▸ **Exercise requirements**
The result should be every line that contains the word "langfristig", taken from the material.

====== Source information

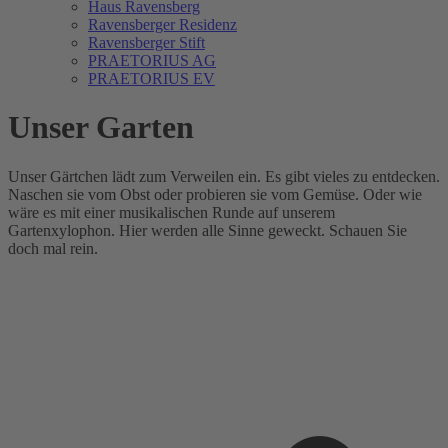
Haus Ravensberg
Ravensberger Residenz
Ravensberger Stift
PRAETORIUS AG
PRAETORIUS EV
Unser Garten
Unser Gärtchen lädt zum Verweilen ein. Es gibt vieles zu entdecken.
Naschen sie vom Obst oder probieren sie vom Gemüse. Oder wie
wäre es mit einer musikalischen Runde auf unserem
Gartenxylophon. Hier werden alle Sinne geweckt. Schauen Sie
doch mal rein.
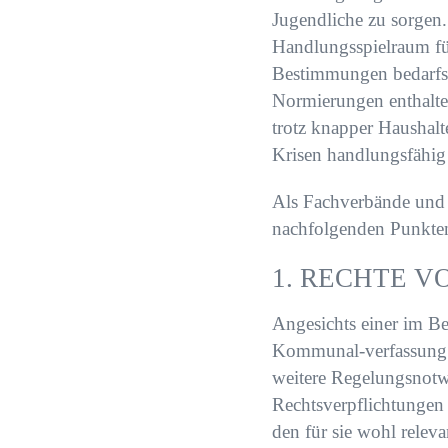
Jugendliche zu sorgen.
Handlungsspielraum fü
Bestimmungen bedarfsg
Normierungen enthalten
trotz knapper Haushalt
Krisen handlungsfähig 
Als Fachverbände und 
nachfolgenden Punkte
1. RECHTE 
Angesichts einer im Be
Kommunal-verfassung u
weitere Regelungsnotw
Rechtsverpflichtungen
den für sie wohl releva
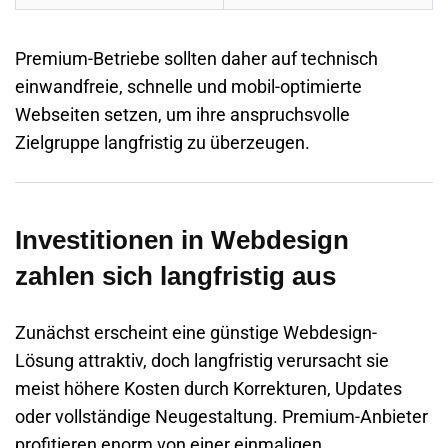
Premium-Betriebe sollten daher auf technisch
einwandfreie, schnelle und mobil-optimierte
Webseiten setzen, um ihre anspruchsvolle
Zielgruppe langfristig zu überzeugen.
Investitionen in Webdesign
zahlen sich langfristig aus
Zunächst erscheint eine günstige Webdesign-
Lösung attraktiv, doch langfristig verursacht sie
meist höhere Kosten durch Korrekturen, Updates
oder vollständige Neugestaltung. Premium-Anbieter
profitieren enorm von einer einmaligen,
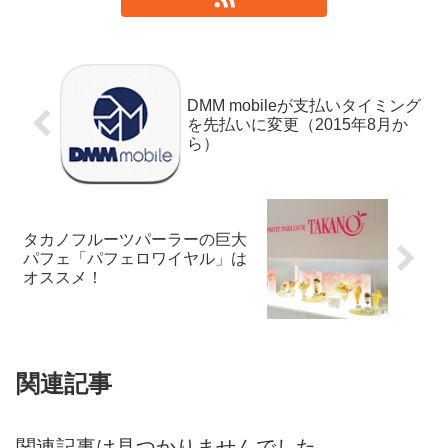
DMM mobileが支払いタイミング
を先払いに変更（2015年8月か
ら）
タカノフルーツパーラーの巨大
パフェ「パフェロワイヤル」は
オススメ！
関連記事
関連記事は見つかりませんでした。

============

▸ **Expected output**
Zielgruppe langfristig zu überzeugen.
zahlen sich langfristig aus
Lösung attraktiv, doch langfristig verursacht sie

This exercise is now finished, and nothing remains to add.